Task data:
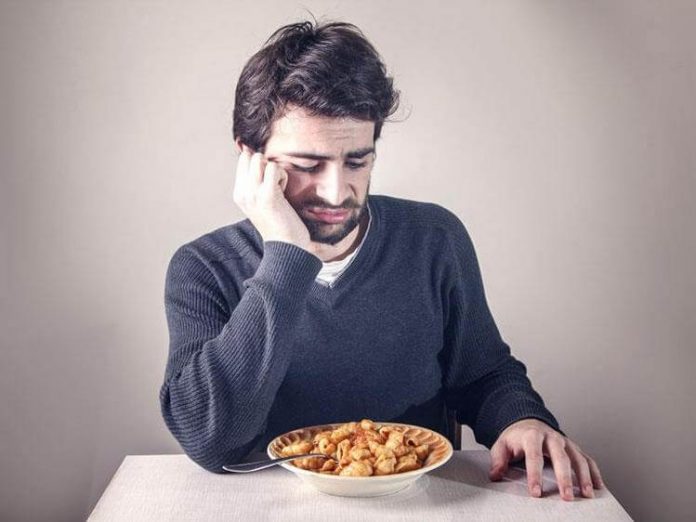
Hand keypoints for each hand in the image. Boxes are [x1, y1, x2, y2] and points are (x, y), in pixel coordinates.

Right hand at [233, 145, 312, 252]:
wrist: (287, 248)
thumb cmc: (280, 225)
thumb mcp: (261, 203)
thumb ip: (256, 183)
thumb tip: (257, 156)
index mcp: (239, 194)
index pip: (243, 160)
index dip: (260, 165)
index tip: (269, 183)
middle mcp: (242, 193)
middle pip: (251, 157)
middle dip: (266, 165)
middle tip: (275, 184)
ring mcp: (253, 193)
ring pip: (260, 159)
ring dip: (275, 170)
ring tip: (279, 189)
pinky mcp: (267, 194)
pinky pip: (274, 167)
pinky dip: (282, 175)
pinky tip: (284, 192)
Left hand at [489, 418, 603, 500]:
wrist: (527, 423)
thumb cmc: (515, 438)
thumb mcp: (502, 445)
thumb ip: (498, 459)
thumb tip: (495, 475)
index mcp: (532, 436)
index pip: (534, 456)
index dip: (535, 475)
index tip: (536, 492)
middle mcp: (551, 437)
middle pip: (560, 457)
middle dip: (564, 478)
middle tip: (566, 497)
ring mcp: (565, 442)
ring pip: (578, 457)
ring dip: (584, 476)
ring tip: (586, 494)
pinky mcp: (574, 447)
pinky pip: (587, 459)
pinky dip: (594, 472)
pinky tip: (598, 487)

About this exercise: Here, the lines to copy run from the one containing "pinky pip: (274, 167)" to the final line of the listing; copy them exactly and nothing else.

Final answer:
pinky pip: (274, 167)
pinky dip: (282, 175)
pinky tip: (284, 192)
Left hand at [489, 418, 603, 500]:
wrist: (527, 423)
thumb cmc: (515, 438)
thumb mcp: (502, 445)
thumb ip: (498, 459)
thumb tip: (495, 475)
index mcp: (532, 436)
index pip: (534, 456)
index dip: (535, 475)
index tip: (536, 492)
middle mcp: (551, 437)
middle pip: (560, 457)
middle dip: (564, 478)
middle tip: (566, 497)
ring mcp: (565, 442)
ring pip: (578, 457)
ring dip: (584, 476)
ring tip: (586, 494)
pinky mcp: (574, 447)
pinky pip: (587, 459)
pinky dip: (594, 472)
pinky tip: (598, 487)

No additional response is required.